Les singes, solidaires des habitants de Gbetitapia
Comme des humains, les singes de Gbétitapia compatissent aux malheurs qui frappent le village à leur façon. Les singes viennent se promener au village. J’ai le devoir de leur donner à manger à la maison trois fois par jour. Si la mort frappe le village, ils se regroupent sur les gros arbres et refusent de manger. Si l’un d’entre eux tombe malade, ce dernier vient à la maison et si possible, nous le soignons. Si le pire arrive, ses frères forment un cercle autour du cadavre en forêt et aucun ne vient manger à la maison. C’est un signal fort pour moi d’aller chercher le corps pour l’enterrer. Je me rends seul dans la forêt, je prends le corps dans un morceau percale blanche pour l’enterrer. Les singes m’entourent, poussent des cris et m’accompagnent au village, en étant dans les arbres. Ce sont nos frères et sœurs. Aucun habitant de Gbétitapia ne doit manger la chair du singe. Si un malheur doit s’abattre sur ta famille, les singes refusent de manger la banane que tu leur tends. Ils nous révèlent en songe, en rêve tout bonheur ou malheur qui va arriver à Gbétitapia.

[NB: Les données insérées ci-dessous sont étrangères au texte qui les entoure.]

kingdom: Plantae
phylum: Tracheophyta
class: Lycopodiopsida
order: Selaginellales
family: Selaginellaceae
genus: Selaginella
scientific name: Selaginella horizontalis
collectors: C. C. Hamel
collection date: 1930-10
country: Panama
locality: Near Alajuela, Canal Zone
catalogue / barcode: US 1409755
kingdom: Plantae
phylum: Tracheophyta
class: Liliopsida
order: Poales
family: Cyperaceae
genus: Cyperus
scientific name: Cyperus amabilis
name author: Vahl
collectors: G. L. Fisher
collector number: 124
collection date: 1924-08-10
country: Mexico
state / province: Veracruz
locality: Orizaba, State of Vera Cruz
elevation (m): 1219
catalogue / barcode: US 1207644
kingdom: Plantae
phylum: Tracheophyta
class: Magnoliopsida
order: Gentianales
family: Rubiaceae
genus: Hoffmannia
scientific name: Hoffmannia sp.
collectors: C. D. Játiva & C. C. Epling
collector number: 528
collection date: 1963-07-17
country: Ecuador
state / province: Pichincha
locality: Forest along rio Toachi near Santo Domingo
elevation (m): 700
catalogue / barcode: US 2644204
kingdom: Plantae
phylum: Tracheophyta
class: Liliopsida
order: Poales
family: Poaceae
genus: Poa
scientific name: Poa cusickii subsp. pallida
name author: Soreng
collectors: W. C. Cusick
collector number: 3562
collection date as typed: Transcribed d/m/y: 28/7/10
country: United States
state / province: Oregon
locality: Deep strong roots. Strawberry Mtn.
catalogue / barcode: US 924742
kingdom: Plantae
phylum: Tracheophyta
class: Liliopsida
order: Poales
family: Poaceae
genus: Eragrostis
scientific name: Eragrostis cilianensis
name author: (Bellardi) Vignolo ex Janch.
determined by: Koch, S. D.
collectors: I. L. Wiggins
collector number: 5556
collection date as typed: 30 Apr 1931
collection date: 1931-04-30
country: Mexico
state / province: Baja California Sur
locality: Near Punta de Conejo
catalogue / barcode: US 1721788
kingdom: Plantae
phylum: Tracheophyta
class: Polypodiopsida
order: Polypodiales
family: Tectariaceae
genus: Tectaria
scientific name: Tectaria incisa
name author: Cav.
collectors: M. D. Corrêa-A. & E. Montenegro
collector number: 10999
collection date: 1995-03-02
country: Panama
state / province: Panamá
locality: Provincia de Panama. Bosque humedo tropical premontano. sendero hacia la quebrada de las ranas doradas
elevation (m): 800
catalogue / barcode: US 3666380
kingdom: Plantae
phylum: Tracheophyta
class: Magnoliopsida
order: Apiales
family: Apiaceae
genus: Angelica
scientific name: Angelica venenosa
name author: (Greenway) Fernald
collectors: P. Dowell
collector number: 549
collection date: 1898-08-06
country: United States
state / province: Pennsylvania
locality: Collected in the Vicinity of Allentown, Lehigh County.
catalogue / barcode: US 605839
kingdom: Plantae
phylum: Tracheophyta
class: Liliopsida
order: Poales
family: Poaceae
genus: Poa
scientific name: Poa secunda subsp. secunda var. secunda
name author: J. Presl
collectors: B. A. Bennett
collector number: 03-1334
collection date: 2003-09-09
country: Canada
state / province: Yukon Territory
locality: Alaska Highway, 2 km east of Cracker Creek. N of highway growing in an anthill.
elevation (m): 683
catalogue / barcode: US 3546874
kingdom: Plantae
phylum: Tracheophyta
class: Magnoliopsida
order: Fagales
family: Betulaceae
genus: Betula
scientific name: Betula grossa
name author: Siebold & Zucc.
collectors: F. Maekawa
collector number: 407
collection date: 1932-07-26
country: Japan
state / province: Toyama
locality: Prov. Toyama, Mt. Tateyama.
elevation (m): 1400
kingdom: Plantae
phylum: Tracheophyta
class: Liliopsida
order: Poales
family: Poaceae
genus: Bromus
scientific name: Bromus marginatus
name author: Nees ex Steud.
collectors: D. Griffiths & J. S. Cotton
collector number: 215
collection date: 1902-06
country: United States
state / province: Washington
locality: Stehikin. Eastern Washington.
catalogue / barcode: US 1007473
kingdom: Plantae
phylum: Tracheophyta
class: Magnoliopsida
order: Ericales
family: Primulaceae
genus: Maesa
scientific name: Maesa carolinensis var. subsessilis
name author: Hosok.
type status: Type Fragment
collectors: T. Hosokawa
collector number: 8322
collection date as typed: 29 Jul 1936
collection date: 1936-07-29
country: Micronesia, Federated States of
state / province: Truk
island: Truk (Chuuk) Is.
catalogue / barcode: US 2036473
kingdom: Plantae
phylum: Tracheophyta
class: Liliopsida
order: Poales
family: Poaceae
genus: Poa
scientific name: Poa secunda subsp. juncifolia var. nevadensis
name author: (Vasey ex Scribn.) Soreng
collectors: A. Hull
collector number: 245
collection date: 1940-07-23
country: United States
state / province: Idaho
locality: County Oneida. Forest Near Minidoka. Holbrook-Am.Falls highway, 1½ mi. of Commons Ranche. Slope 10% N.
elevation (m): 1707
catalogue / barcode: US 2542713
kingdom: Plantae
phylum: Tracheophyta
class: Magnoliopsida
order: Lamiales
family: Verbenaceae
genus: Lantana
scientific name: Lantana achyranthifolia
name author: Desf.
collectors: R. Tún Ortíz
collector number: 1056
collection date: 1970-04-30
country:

Les singes invulnérables et protecteurs du village
En 2002, les rebelles qui ont tenté de prendre l’aéroport de Daloa, n’ont pas pu grâce aux cérémonies rituelles que les singes ont révélées au Général Zézé Barouan. Les rebelles qui ont tiré sur ces singes, non seulement n’en ont tué aucun, mais surtout ils sont tous morts une heure plus tard dans un accident de la circulation à quelques trois kilomètres de Gbétitapia. Tous ceux qui viennent pour des cérémonies, quand ils ont des problèmes, ils donnent un coq, une bouteille de liqueur et des bananes douces mûres. Je n’exige pas une somme d’argent pour laver ceux qui ont des problèmes et qui viennent les consulter. Si ton problème ne peut pas être résolu, les singes refusent de manger la banane que tu leur donnes. Nous ne commercialisons pas ce mystère. Il suffit que je tape la racine d’un arbre de leur forêt, ils descendent tous pour venir chercher leur nourriture.
Des singes venus d’ailleurs poursuivis et chassés de cette forêt sacrée.
Un singe venu d’ailleurs est combattu, poursuivi et chassé. Le géniteur se bat avec lui jusqu’à lui trancher la queue. La jalousie sur une guenon est ressentie par le village. Elle est très rude.